[[ RECORDS PROVIDED open ]]

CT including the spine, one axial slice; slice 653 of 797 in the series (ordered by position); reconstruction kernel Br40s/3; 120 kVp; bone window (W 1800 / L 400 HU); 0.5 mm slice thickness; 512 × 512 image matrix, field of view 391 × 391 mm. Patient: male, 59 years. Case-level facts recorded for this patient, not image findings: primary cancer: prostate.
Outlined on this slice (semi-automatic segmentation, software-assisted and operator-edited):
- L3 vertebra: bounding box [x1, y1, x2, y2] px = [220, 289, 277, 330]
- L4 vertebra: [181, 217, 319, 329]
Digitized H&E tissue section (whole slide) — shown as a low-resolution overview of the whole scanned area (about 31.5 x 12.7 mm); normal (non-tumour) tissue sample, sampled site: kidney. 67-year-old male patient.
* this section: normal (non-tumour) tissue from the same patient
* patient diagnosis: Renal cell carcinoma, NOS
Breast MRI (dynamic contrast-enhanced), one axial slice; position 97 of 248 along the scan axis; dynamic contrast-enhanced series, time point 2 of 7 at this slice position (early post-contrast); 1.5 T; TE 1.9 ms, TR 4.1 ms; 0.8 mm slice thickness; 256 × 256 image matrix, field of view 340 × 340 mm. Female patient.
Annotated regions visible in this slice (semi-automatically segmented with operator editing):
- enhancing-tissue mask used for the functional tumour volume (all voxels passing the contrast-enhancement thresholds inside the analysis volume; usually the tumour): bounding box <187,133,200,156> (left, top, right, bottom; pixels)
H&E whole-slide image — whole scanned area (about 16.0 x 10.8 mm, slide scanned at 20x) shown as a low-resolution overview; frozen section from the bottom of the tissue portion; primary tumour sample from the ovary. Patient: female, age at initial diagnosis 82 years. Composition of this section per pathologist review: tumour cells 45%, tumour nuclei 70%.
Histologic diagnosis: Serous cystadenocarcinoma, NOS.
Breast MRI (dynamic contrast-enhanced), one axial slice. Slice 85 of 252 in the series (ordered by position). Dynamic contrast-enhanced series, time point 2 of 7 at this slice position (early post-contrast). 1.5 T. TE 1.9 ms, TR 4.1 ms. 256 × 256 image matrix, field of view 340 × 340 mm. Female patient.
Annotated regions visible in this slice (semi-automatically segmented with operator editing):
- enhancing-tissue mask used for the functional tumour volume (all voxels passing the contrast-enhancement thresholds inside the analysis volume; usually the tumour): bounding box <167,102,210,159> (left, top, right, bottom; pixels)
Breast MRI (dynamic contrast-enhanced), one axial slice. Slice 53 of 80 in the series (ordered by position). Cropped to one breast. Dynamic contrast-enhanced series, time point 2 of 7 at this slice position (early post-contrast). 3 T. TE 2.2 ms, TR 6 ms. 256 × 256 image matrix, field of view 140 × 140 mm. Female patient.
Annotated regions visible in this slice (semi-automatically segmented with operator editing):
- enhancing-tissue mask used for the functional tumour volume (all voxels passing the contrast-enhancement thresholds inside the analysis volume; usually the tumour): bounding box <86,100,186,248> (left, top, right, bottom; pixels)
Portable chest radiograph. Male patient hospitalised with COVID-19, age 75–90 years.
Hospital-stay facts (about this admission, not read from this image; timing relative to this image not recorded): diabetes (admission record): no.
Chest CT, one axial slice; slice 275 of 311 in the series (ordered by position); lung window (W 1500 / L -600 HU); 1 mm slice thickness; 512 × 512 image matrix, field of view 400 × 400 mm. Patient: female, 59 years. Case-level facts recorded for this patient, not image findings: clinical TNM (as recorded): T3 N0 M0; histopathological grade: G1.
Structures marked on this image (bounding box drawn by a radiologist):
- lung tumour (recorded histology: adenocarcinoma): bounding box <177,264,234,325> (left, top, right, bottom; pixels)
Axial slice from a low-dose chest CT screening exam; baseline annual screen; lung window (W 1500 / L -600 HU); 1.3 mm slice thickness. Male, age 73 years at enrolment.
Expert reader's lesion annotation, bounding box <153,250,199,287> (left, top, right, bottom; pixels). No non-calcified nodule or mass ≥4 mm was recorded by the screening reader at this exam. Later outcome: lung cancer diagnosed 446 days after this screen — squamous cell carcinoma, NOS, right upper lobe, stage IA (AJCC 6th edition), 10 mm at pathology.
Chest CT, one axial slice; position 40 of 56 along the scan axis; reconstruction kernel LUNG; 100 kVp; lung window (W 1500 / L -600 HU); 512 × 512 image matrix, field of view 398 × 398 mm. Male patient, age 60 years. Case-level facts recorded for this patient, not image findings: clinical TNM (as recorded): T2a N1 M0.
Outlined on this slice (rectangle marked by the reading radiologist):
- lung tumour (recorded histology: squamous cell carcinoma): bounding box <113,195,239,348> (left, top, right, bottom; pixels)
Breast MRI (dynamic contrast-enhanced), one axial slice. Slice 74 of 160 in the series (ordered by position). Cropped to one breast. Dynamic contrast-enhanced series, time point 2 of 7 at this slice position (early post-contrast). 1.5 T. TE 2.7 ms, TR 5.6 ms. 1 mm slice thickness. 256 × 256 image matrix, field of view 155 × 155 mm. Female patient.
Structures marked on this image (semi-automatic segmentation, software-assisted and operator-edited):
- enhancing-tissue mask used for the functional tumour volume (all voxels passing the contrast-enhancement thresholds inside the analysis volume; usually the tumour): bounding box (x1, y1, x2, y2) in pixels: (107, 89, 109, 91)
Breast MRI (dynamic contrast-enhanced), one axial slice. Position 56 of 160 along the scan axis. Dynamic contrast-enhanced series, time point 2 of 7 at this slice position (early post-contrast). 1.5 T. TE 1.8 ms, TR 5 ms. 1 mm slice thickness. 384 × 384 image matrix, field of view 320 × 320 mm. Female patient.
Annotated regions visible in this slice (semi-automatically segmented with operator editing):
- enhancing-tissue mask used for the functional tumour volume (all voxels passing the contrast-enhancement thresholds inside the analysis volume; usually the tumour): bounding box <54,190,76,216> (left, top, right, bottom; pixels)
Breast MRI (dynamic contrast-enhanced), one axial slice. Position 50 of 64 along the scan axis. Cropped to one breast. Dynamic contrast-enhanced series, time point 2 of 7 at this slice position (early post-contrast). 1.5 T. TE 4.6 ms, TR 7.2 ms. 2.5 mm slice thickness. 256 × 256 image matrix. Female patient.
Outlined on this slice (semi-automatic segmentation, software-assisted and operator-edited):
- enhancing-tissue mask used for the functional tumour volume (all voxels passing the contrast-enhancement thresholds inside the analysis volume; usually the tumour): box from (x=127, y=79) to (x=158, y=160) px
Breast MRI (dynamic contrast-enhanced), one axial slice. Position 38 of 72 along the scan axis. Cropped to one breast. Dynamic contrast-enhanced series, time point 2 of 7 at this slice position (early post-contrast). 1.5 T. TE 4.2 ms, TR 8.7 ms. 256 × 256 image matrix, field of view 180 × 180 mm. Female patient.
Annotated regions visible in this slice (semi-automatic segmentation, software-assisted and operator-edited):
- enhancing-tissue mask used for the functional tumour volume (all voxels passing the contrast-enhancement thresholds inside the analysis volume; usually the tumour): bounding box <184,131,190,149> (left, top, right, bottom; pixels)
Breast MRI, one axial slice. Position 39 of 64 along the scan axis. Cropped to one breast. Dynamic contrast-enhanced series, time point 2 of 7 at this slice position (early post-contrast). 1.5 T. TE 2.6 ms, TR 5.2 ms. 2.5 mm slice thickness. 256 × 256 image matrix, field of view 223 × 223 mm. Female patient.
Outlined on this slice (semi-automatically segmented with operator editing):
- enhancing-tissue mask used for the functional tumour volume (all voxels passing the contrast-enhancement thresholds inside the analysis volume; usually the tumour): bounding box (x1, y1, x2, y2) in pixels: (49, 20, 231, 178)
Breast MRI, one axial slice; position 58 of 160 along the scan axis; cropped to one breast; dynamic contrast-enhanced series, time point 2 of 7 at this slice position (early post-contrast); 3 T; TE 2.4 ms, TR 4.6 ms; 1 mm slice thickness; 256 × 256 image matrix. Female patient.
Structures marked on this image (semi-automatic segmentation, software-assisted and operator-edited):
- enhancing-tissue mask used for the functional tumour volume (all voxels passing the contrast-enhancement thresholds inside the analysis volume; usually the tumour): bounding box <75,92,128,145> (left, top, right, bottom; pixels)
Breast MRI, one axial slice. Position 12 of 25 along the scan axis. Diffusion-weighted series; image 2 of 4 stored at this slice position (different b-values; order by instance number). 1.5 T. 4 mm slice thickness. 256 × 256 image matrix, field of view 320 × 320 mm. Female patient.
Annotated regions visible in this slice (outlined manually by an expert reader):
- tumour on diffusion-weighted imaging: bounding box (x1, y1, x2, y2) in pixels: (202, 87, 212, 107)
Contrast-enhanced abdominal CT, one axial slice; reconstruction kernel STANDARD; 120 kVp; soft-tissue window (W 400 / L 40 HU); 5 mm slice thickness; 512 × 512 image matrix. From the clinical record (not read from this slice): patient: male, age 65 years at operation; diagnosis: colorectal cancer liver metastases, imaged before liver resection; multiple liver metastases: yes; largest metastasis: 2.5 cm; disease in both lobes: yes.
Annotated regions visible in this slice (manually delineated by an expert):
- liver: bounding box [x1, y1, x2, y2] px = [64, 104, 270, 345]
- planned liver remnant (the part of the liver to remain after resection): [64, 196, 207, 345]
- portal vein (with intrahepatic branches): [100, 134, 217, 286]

[[ RECORDS PROVIDED closed ]]

ASSIGNMENT => Among the records above, only the lines between the line holding "Histologic diagnosis: Serous" and the line holding "- lung tumour (recorded histology: adenocarcinoma): bounding", inclusive, are to be output, exactly as written.

SOLVED EXERCISE =>
Histologic diagnosis: Serous cystadenocarcinoma, NOS.
Breast MRI (dynamic contrast-enhanced), one axial slice. Slice 85 of 252 in the series (ordered by position). Dynamic contrast-enhanced series, time point 2 of 7 at this slice position (early post-contrast). 1.5 T. TE 1.9 ms, TR 4.1 ms. 256 × 256 image matrix, field of view 340 × 340 mm. Female patient.
Annotated regions visible in this slice (semi-automatically segmented with operator editing):
- enhancing-tissue mask used for the functional tumour volume (all voxels passing the contrast-enhancement thresholds inside the analysis volume; usually the tumour): bounding box <167,102,210,159> (left, top, right, bottom; pixels)
Breast MRI (dynamic contrast-enhanced), one axial slice. Slice 53 of 80 in the series (ordered by position). Cropped to one breast. Dynamic contrast-enhanced series, time point 2 of 7 at this slice position (early post-contrast). 3 T. TE 2.2 ms, TR 6 ms. 256 × 256 image matrix, field of view 140 × 140 mm. Female patient.
Annotated regions visible in this slice (semi-automatically segmented with operator editing):
- enhancing-tissue mask used for the functional tumour volume (all voxels passing the contrast-enhancement thresholds inside the analysis volume; usually the tumour): bounding box <86,100,186,248> (left, top, right, bottom; pixels)
Portable chest radiograph. Male patient hospitalised with COVID-19, age 75–90 years.
Hospital-stay facts (about this admission, not read from this image; timing relative to this image not recorded): diabetes (admission record): no.
Chest CT, one axial slice; slice 275 of 311 in the series (ordered by position); lung window (W 1500 / L -600 HU); 1 mm slice thickness; 512 × 512 image matrix, field of view 400 × 400 mm. Patient: female, 59 years. Case-level facts recorded for this patient, not image findings: clinical TNM (as recorded): T3 N0 M0; histopathological grade: G1.
Structures marked on this image (bounding box drawn by a radiologist):
- lung tumour (recorded histology: adenocarcinoma): bounding box <177,264,234,325> (left, top, right, bottom; pixels)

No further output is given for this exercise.